* [OBJETIVOS]
a: No texto sobre a entrevista com Túlio, de que cor são pintadas as paredes da sala de estar?
b: Retome o texto sobre a entrevista com Túlio e continue a escrita logo depois da última frase apresentada.

* [PÁGINA]
■ ■ ■ ■ ■ ■ ■

Quando pensei em entrevistá-lo, já me vieram à cabeça as várias histórias sobre a relação que ele teve com gênero e sexualidade, as quais acompanhei durante esse tempo de amizade. Desde quando nos assumimos enquanto gays, ainda no último ano do ensino fundamental, até os momentos em que ele se questionou sobre a sua identidade de gênero, já mais recentemente. Foram, enfim, vários casos, namoros e rolês.


Foi impossível não pensar em como essa proximidade afeta o meu “olhar jornalístico” sobre o meu entrevistado. Todas essas memórias impossibilitam um olhar distanciado, desinteressado ou livre de concepções anteriores. Isso já se refletiu na elaboração da pauta: grande parte das perguntas foi redigida já com certa resposta em mente, premeditando quais histórias iriam surgir, como as das primeiras demonstrações de afeto em público ou da ida aos protestos. Ainda assim, Túlio trouxe novos olhares e questões que passaram despercebidas durante o processo de preparação para essa entrevista.


Brinco de flor com as cores do arco-íris.

Ao abrir a porta, o primeiro item que salta ao meu olhar é o grande brinco de flor no seu lóbulo esquerdo, em que cada pétala é de uma cor do arco-íris. Além de ter dois furos em cada orelha, há alguns piercings espalhados pelo rosto: septo, lábio inferior e um na cartilagem da orelha esquerda. Sua camiseta e bermuda combinam com o despojamento do feriado. O boné esconde um pouco do seu cabelo azul desbotado, cujas raízes já mostram o preto natural. Apesar das mangas da camiseta, é possível ver algumas tatuagens nos seus braços que contam um pouco da sua história: notas musicais, uma ilustração com o escrito “Just Dance Machine” (uma referência ao jogo em que ele já foi vice-campeão mundial), o personagem Coragem, o cão covarde acompanhado da citação “the things I do for love” e a chave do jogo Alice: Madness Returns.


O sol entra pelas janelas amplas da sala de estar, que é o primeiro cômodo que visitamos. As paredes são pintadas de um verde fluorescente, quase como se usa em estúdio de filmagem para fazer a alteração dos fundos na pós-produção. Em cima de alguns pequenos armários e móveis, há diversas fotos dele com os pais e a irmã: o inverno em Nova Iorque na adolescência, o verão em Los Angeles, as andanças pelas montanhas peruanas. Há dezenas de jogos de videogame e alguns consoles no móvel da televisão e na mesa de centro, apenas uma das diversas coleções cultivadas por Túlio.


Definitivamente, o quarto de Túlio é uma expressão dos seus gostos, preferências e hobbies. Se a sala é ampla e espaçosa, esse cômodo já parece bem apertado pelo número de objetos presentes. Logo ao entrar, já vemos um grande retrato do momento em que recebeu a medalha de vice-campeão mundial de Just Dance, há quatro anos em Paris. Abaixo está uma mesa onde equipamentos de filmagem, como câmeras, carregadores e baterias extras, se amontoam junto ao seu computador. Em meio a isso tudo, se destaca um copo em forma de perna da famosa casa de shows drag Hamburger Mary’s, em Los Angeles. Pelúcias dos mais diversos personagens ocupam quase todo o espaço da sua cama. Já na estante, action figures do jogo como Mortal Kombat X e Super Mario Bros dividem espaço com CDs da Lady Gaga e Katy Perry, um livro de fotos da Xuxa, peças de teatro e exemplares de literatura infanto-juvenil, como a série Fazendo o meu filme.

■ ■ ■ ■ ■ ■ ■

* [DADOS FORNECIDOS]
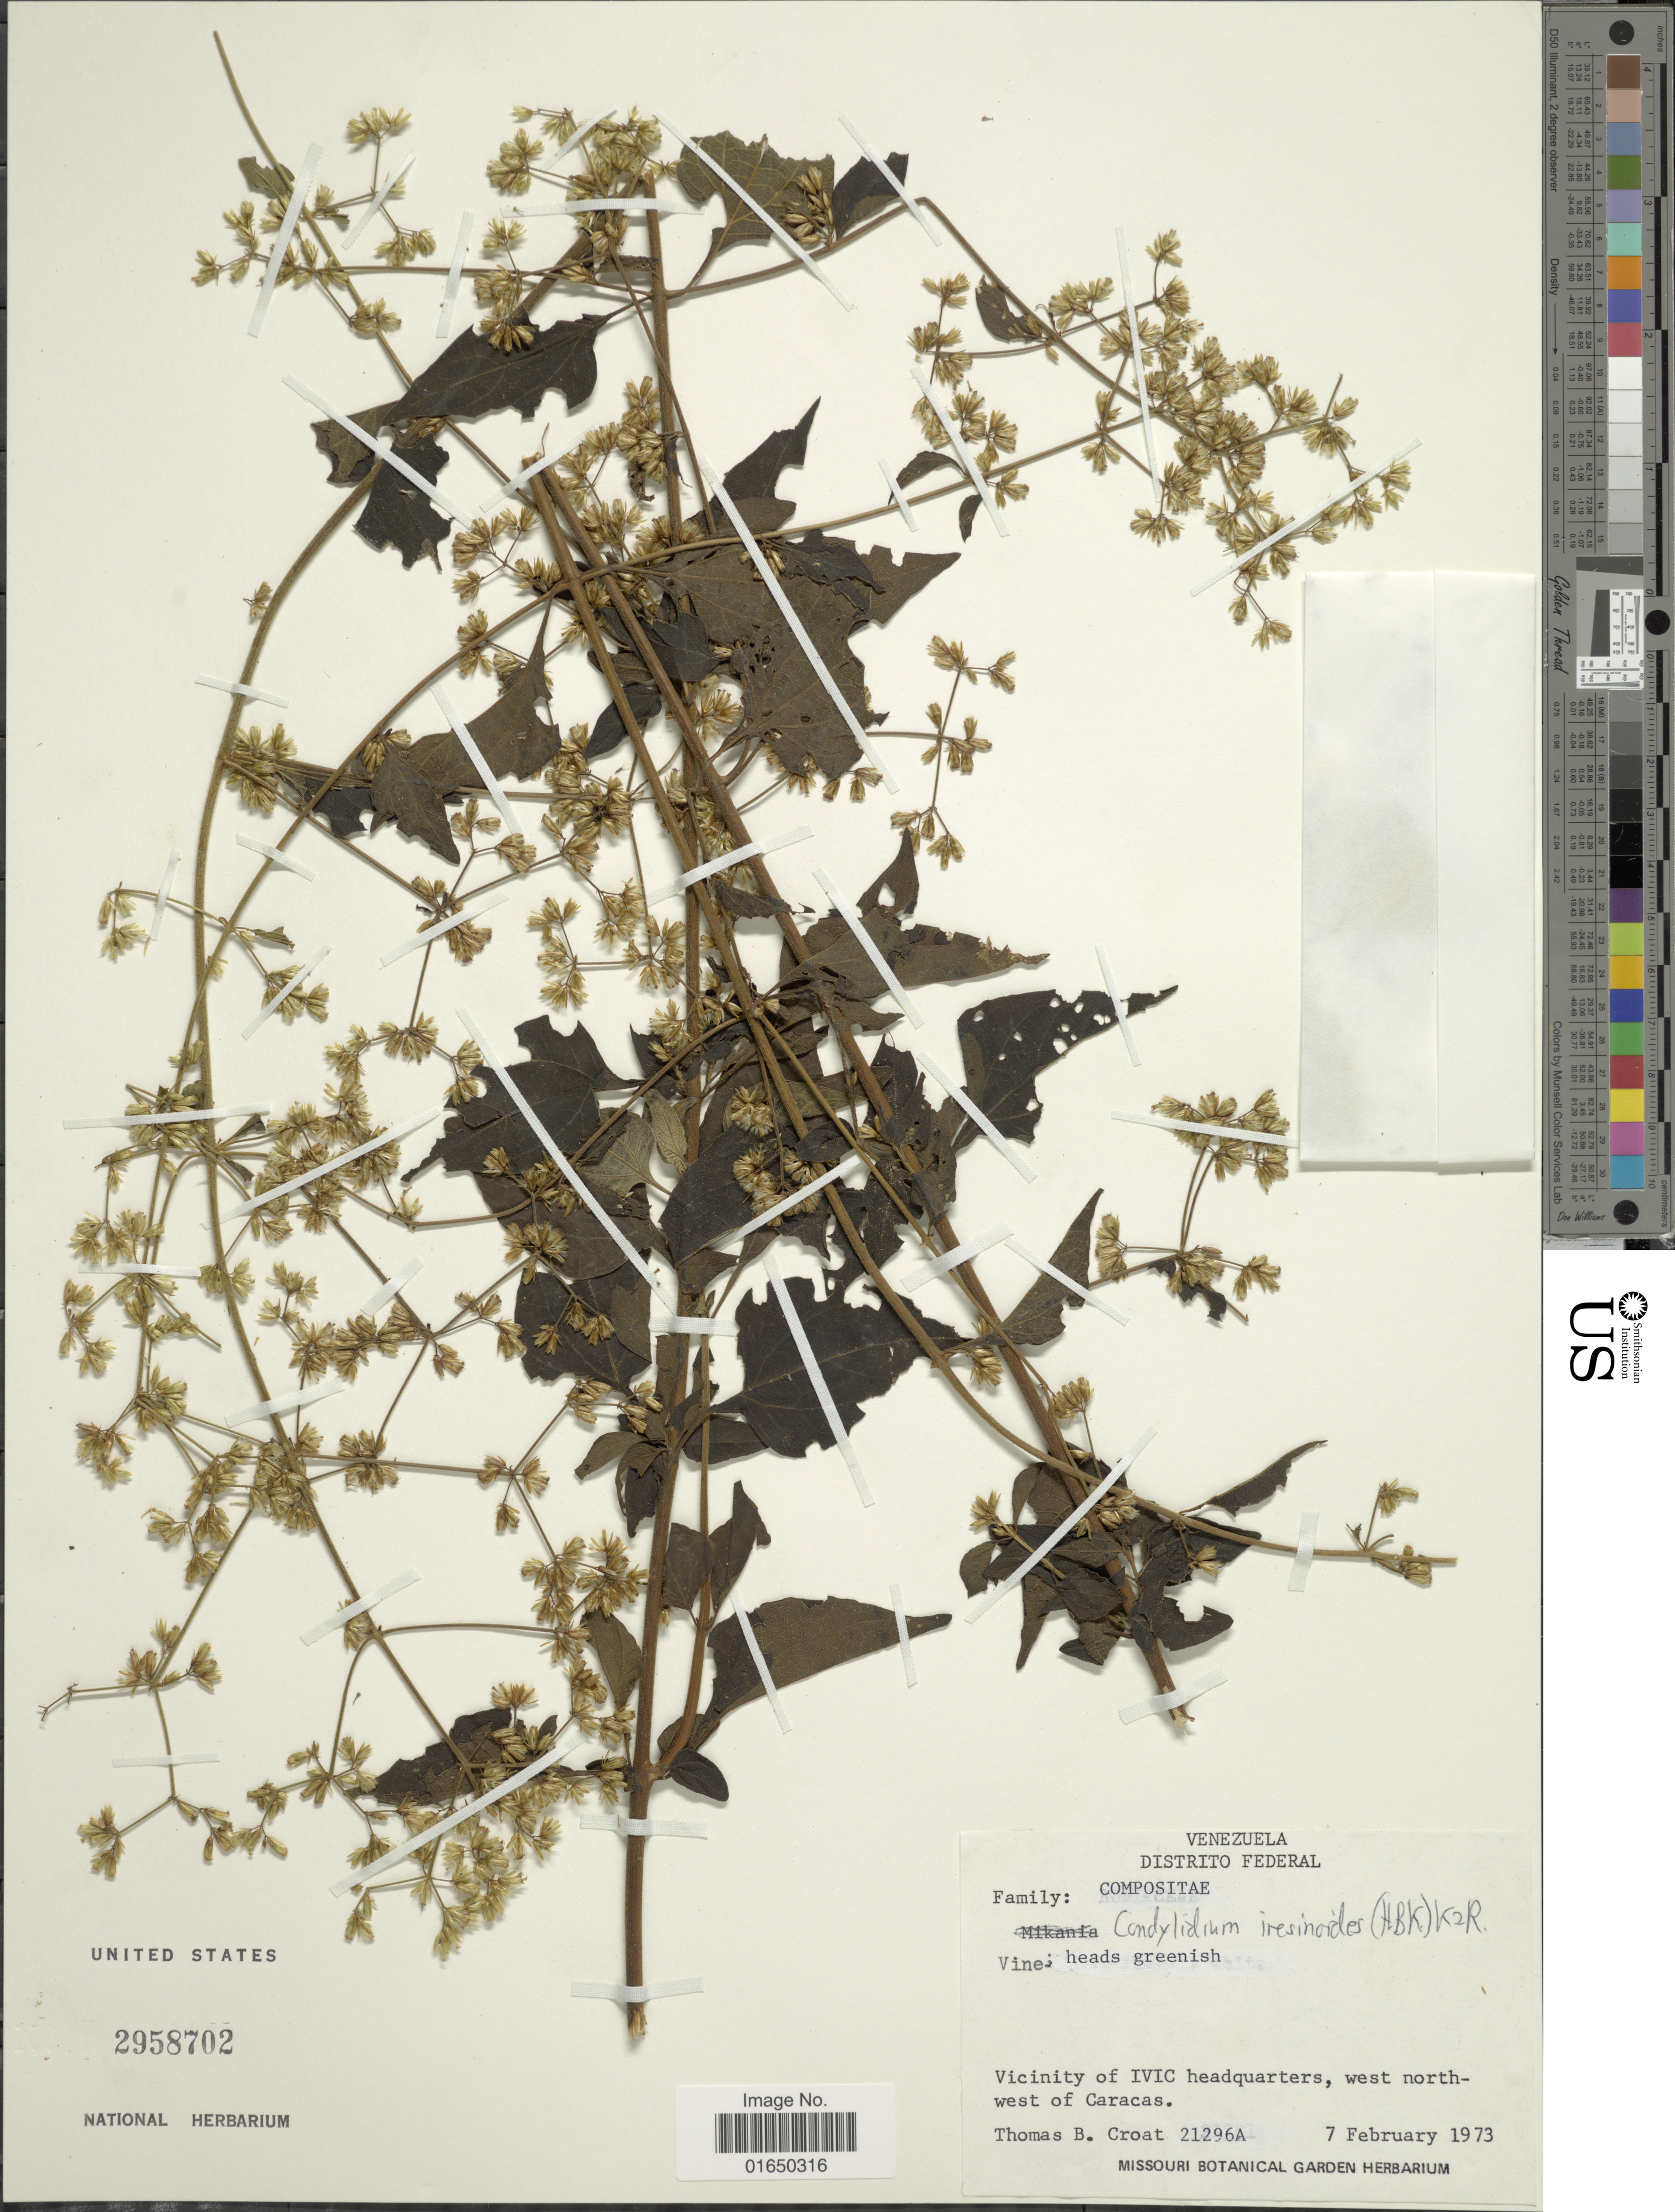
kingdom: Plantae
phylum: Tracheophyta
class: Magnoliopsida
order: Asterales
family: Asteraceae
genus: Condylidium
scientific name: Condylidium iresinoides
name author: (Kunth) R.M. King & H. Rob.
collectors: T. B. Croat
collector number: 21296A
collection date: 1973-02-07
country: Venezuela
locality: Distrito Federal, Vicinity of IVIC headquarters, west north-west of Caracas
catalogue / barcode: US 2958702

■ ■ ■ ■ ■ ■ ■

* [RESPOSTAS DO EXERCÍCIO]
a: Verde fluorescente.

b:
Dentro do guarda roupa de Túlio, onde há pelúcias, perucas e roupa de cama.

O seu armário está mais bagunçado que o normal: ele estava se preparando para se mudar para um apartamento um pouco menor e mais próximo do Centro, na região Leste da cidade. Há um amontoado de caixas, entre as de sapatos, de jogos e de brinquedos. De um dos lados, estão as suas roupas do dia a dia. Em sua maioria, camisetas com estampas de videogames ou desenhos animados, camisas xadrez, calças, shorts, e algumas saias longas, como a que ele colocou quando fomos tirar as fotos após a entrevista. Já na outra estão algumas fantasias, vestidos e saltos, muitos deles figurinos que já foram usados em seus vídeos.


Pela quantidade de câmeras na casa de Túlio, fica claro que elas não são estranhas para ele. Desde 2013, ele atua profissionalmente como YouTuber, além de ter começado a se preparar para se tornar um ator de teatro em 2014. Ele já falou abertamente sobre sua relação com gênero e sexualidade na Internet e apareceu com roupas das mais diversas: fantasiado, em drag, dançando em salto 15, usando saias e vestidos. Já acostumado a ficar em ambos os lados da câmera, ele responde às nossas perguntas sem qualquer dificuldade ou embaraço e, quando erra, automaticamente repete a fala por inteiro, como quem já está pensando no trabalho do editor. A entrevista fluiu de forma tranquila e, por que não, como uma conversa de velhos amigos.


Vivendo além das barreiras de gênero

Apesar de ter nos recebido com roupas consideradas masculinas, o vestuário de Túlio, hoje, transita entre os padrões de gênero. Olhando pelo seu feed do Instagram, é possível vê-lo de botas de salto, shorts curtos, meia-calça e unhas pintadas. Ele se classifica como agênero, um termo que faz parte do “guarda-chuva” das pessoas não-binárias ou genderqueer. Esse movimento defende que o gênero deve ser visto como um espectro que vai do masculino ao feminino, não um binário em que se é só um ou outro. Após passar algum tempo experimentando com roupas mais femininas, ele chegou à conclusão de que o seu guarda-roupa é apenas uma das formas de expressar a sua identidade e não mais uma limitação. É uma potência.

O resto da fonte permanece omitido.